Мы сидели потом на холодном бетонном полу, прислонившись спинами к сырой стене, и делились одной бутылкой дешевого вина. Оно было кислым и терпким, но оно дополняло металлический привкус во рту. Я достал телефон. Экран осветил наши лица синим, призрачным светом. Это был наш вечерний ритуал. Чтение сводок с фронта абсурда, или же новостных сводок.
— Слушай — сказал я, прокручивая ленту. — Девочка. Шестнадцать лет. Наркоманка. Продавала своё тело, тратила деньги в онлайн, передознулась на кресле перед компом. Нашли через шесть дней.
— Интересно. Представляю как нашли этот воняющий труп — сказала она, отпивая из бутылки. — Вышла из игры раньше нас.
— А вот девушка. — продолжил я. — Перерезала себе горло, на могиле своего парня. Ножом, подаренный им для нее.
— Романтично. — сказала она, и в ее голосе прозвучала ледяная усмешка. — До последнего. А он, наверное, уже сгнил и не оценил.
— Вот ещё. Массовые убийства на улицах, школах. При этом умерли те, кто был связан как-то с каким-то парнем, который покончил с собой. Убийцу не нашли.
— В замечательном городе живём. В нем нет никакого будущего, только одна смерть... и смерть... Одна за другой.
— О, вот ещё. Брат убил сестру защищая ее от собственных галлюцинациях. Вот же цирк.

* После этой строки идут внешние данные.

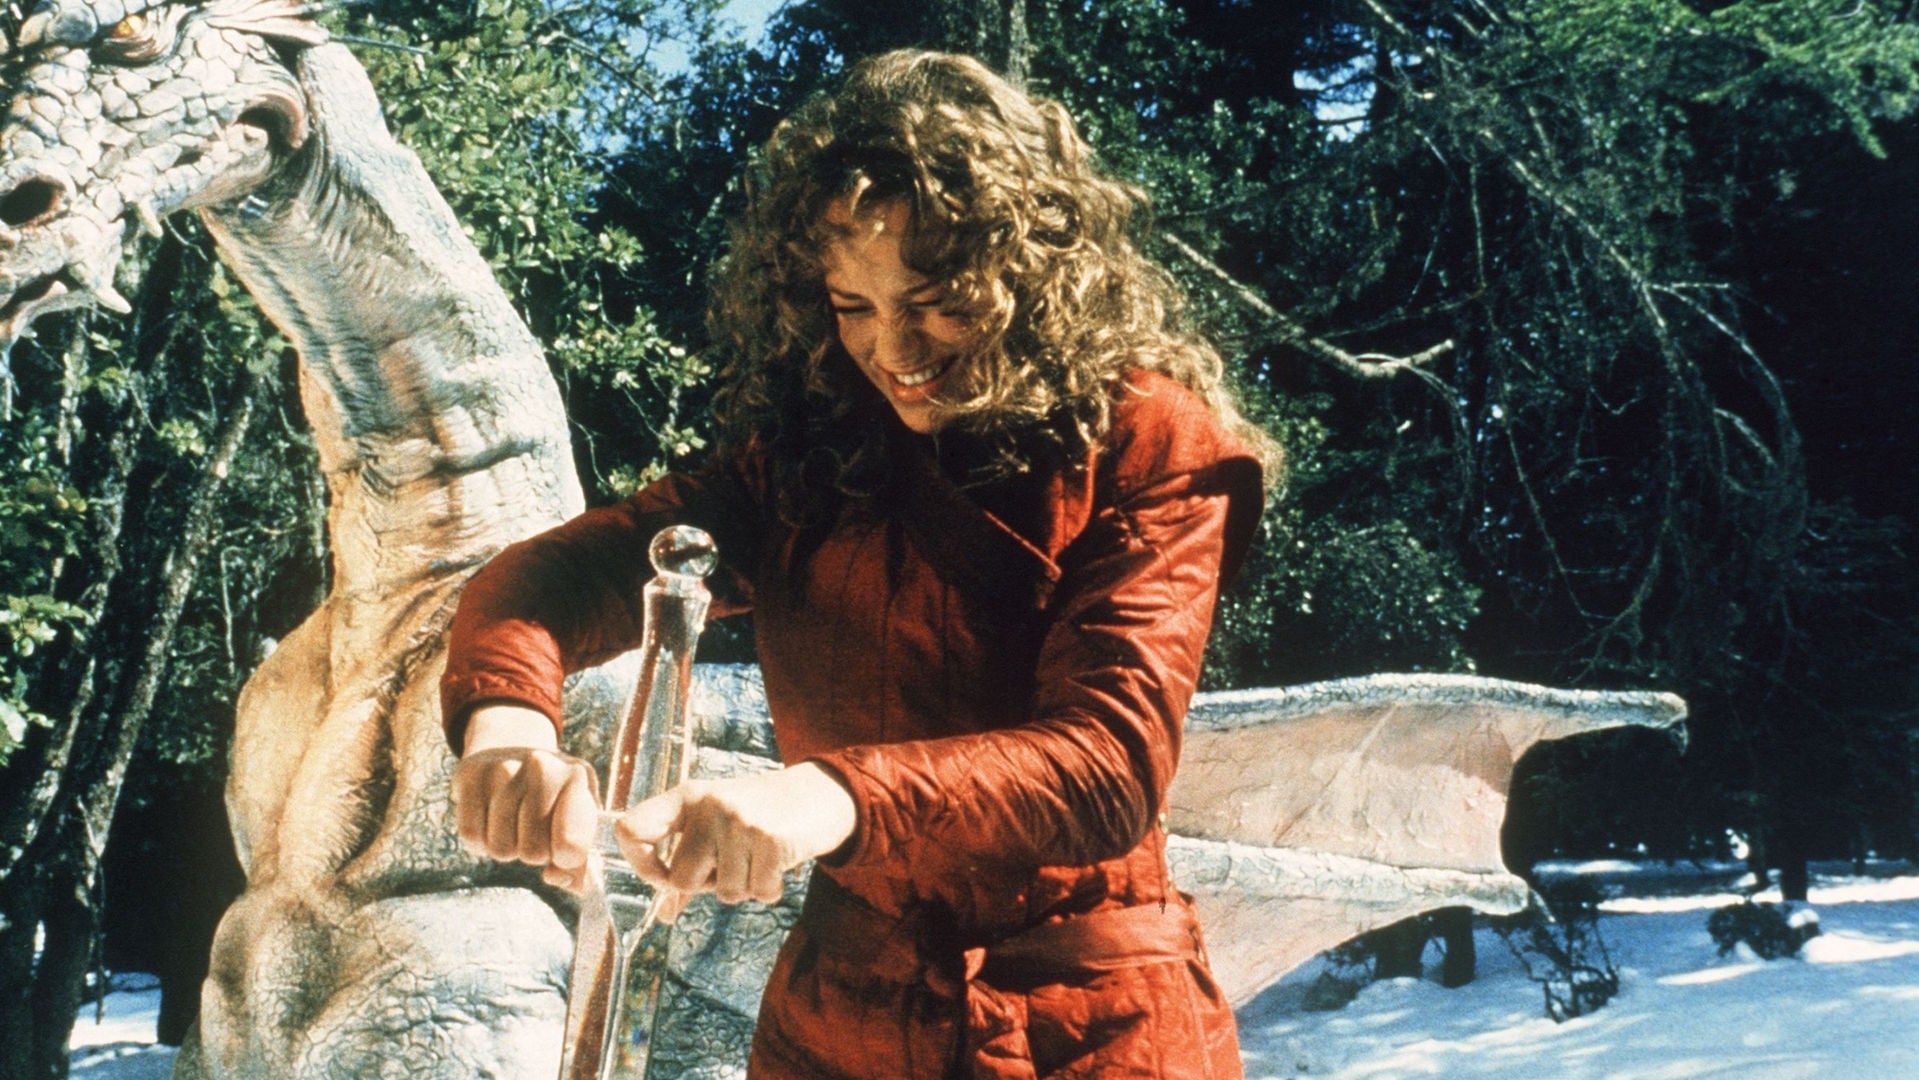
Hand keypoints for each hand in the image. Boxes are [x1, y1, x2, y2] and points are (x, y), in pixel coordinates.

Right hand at [451, 704, 599, 893]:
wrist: (513, 750)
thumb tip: (559, 878)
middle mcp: (543, 767)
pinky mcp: (471, 773)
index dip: (565, 860)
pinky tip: (490, 820)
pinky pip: (472, 836)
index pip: (571, 844)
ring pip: (500, 849)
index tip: (562, 853)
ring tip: (513, 822)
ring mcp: (504, 766)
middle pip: (532, 853)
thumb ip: (581, 862)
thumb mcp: (579, 818)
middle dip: (533, 853)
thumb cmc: (553, 798)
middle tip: (534, 831)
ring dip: (506, 847)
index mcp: (578, 778)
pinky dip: (480, 841)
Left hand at [613, 763, 855, 912]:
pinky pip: (758, 893)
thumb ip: (689, 866)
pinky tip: (779, 864)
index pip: (632, 830)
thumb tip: (665, 915)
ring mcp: (740, 821)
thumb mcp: (718, 829)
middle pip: (681, 879)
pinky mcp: (770, 840)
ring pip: (724, 893)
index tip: (663, 876)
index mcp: (687, 797)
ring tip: (760, 857)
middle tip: (734, 864)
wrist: (821, 794)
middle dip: (708, 885)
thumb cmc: (759, 816)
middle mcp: (709, 804)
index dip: (641, 864)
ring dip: (745, 887)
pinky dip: (770, 889)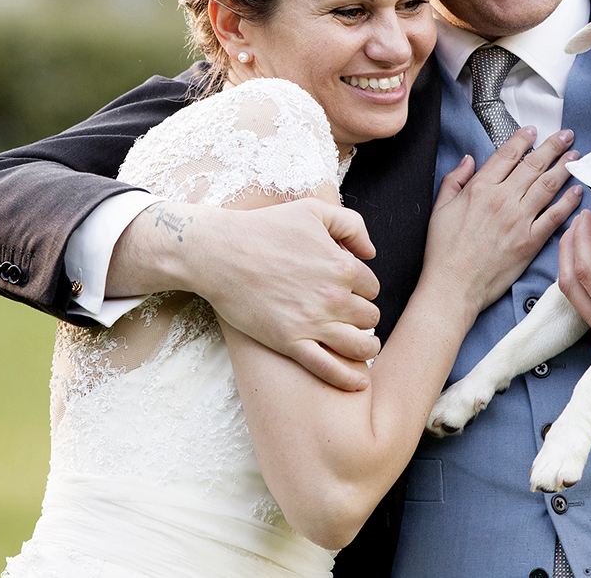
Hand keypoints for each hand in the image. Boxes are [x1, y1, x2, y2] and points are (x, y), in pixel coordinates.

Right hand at [112, 197, 382, 391]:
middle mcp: (334, 297)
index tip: (346, 289)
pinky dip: (349, 378)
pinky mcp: (290, 343)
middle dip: (362, 315)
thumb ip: (350, 224)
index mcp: (343, 266)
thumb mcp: (313, 210)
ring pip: (361, 346)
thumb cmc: (264, 228)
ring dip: (366, 347)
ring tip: (362, 345)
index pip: (371, 287)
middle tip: (348, 315)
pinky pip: (329, 368)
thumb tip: (371, 252)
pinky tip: (359, 381)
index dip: (361, 288)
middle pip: (370, 317)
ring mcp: (313, 323)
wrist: (218, 253)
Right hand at [422, 127, 583, 319]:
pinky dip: (568, 201)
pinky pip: (554, 216)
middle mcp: (502, 200)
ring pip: (547, 185)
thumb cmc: (443, 251)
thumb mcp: (439, 208)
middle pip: (533, 164)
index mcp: (480, 189)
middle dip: (552, 146)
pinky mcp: (530, 241)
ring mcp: (518, 220)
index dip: (522, 139)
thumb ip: (455, 180)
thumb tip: (469, 161)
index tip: (533, 130)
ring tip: (575, 157)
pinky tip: (577, 190)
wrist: (453, 286)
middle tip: (565, 136)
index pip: (507, 154)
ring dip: (564, 168)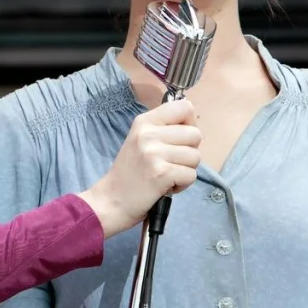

— Ммм, может что-то лайтовое произошло?
Я прокрутил дальше.
— А вот и самое смешное — сказал я. — Уровень реки поднялся на пятнадцать сантиметров. Чрезвычайная ситуация. Мэр проводит экстренное совещание.
Мы оба рассмеялись. Наш смех был резким, лающим, он разрывал тишину подвала и отдавался эхом. Это был смех абсолютного, окончательного презрения. Презрения к миру, который убивает детей, сводит с ума братьев, а потом объявляет чрезвычайной ситуацией подъем воды в реке. Это был ключ к пониманию нас. Мы угарали с дикости этого контраста, с немыслимой, сюрреалистической дичи, которая была чьей-то повседневной реальностью.
— Они все сумасшедшие. — сказала она, вытирая слезу смеха. — Не осталось никакого здравия в этом мире. И поэтому мы здесь, в подвале. А они — там, на своих совещаниях.
— Ненавижу всех этих людей. Они все такие однотипные, поверхностные и глупые.
Мы допили вино. Бутылка покатилась по полу с пустым, звенящим звуком. Ритуал был завершен. Истина на сегодня была добыта, абсурд — осмеян. Оставалось только идти назад, в тот мир, который мы ненавидели, но из которого не было выхода. Кроме одного. Окончательного. Но до него было еще далеко. Или близко. Мы не считали дни.